The Topsy Turvy dolls are raku-fired ceramic, wearing intricate clothing sewn by Musasama’s collaborators. Many are animated, turning in a circle. The dolls are meant to be dynamic, interactive. The mechanics suggest how they might be played with, some seem to come to life.

The I See Me dolls represent a couple of formative influences and the taking charge of one’s own narrative. In addition to referencing a childhood memory, they also mark the beginning of dollmaking in Musasama’s career. Decades ago, she taught teenage girls in alternative-to-incarceration centers. There, she witnessed powerful art therapy exercises in which the students projected themselves onto blank dolls. Through this, she recognized the power of seeing oneself in a doll. Like many of them, Musasama never played with dolls as children, having not seen adequate representations of herself in dolls. While some may see racist tropes in the hairstyles of the dolls, Musasama is adamant that this read is that of an othering eye. They reflect how she and her peers wore their hair as children and their aesthetic.

In this body of work, Sana Musasama has exhumed personal and collective histories and experiences and has woven them with sorts of dollmaking that have become obscure through decades of relegation to play and folk. She has turned these dolls into a platform from which to praise the women and girls represented in them and their makers.
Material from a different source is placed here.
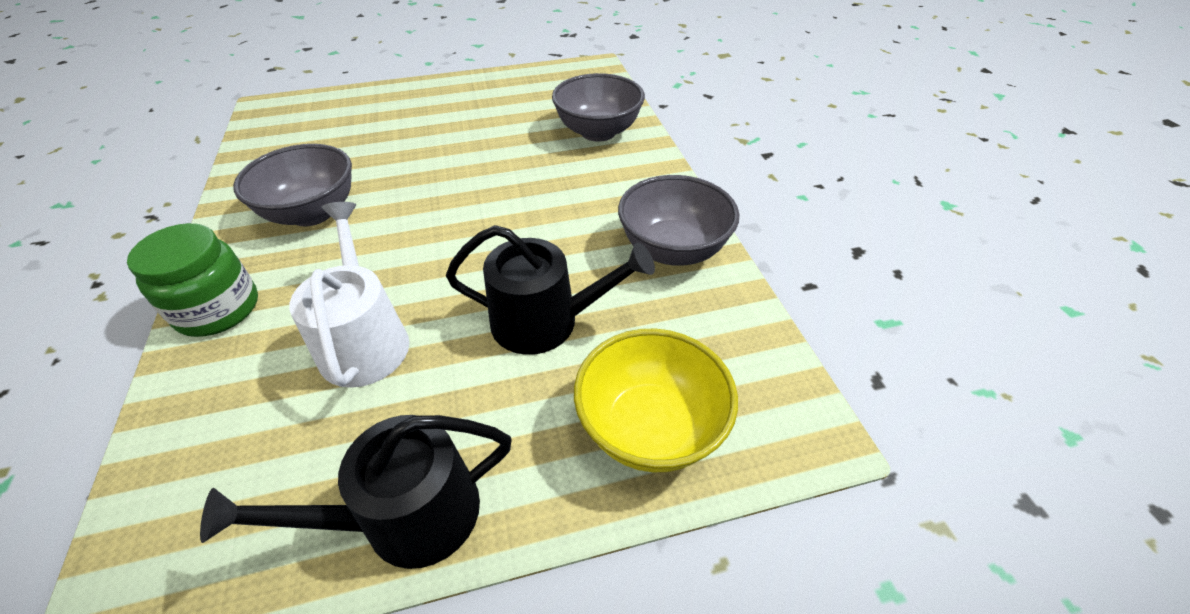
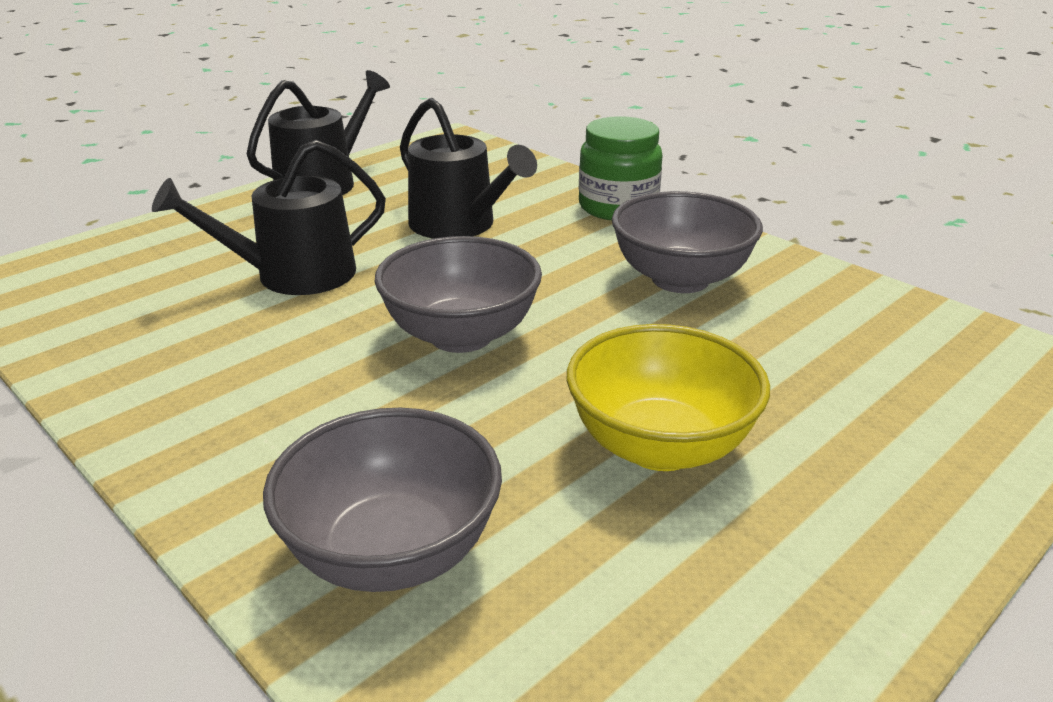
camera: 150 degrees right, 15 degrees down
(364, 340) = (459, 225): white watering can -> black watering can
(650, 428) = (155, 247): yellow bowl -> yellow bowl (660, 446)
(673, 249) = (156, 375): grey bowl -> grey bowl (461, 335)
Sana Musasama received her BA from City College of New York in 1973 and her MFA from Alfred University, New York in 1988. She was awarded the 2022 Life Honorary Membership Award and the 2018 Outstanding Achievement Award from the National Council on Education for the Ceramic Arts (NCECA) for her years of teaching and her humanitarian work with victims of sex trafficking in Cambodia and the United States. She was featured in “Artists on Artists to Watch, and Maybe Even Collect,” by Noor Brara in the New York Times T Magazine in 2021. Musasama is the coordinator of the Apron Project, a sustainable entrepreneurial project for girls and young women who reintegrated back into society after being forced into sex trafficking. In 2016, she was a guest speaker on “Activism through Art” at ROCA. A recently published article by Cliff Hocker, “If I can Help Somebody: Sana Musasama’s Art of Healing” appears in the International Review of African American Art. In 2015, the Museum of Art and Design in New York selected four works from The Unspeakable Series for their private collection; Musasama was awarded the ACLU of Michigan Art Prize 7 and Art Prize 8. In 2002, she was awarded Anonymous Was a Woman and in 2001, Musasama was featured in the 2001 Florence Biennial. Her work is in multiple collections such as The Mint Museum in Charlotte, North Carolina; The Museum of Art and Design in New York, New York; the Cooper Hewitt Smithsonian Design Museum in New York, New York; the Hood Museum of Art in Hanover, New Hampshire; The Studio Museum in Harlem, New York; Schomburg Center for Research in Black Culture in Harlem, New York; Bluffton University in Bluffton, Ohio; and in numerous private collections. Sana Musasama lives and works in New York.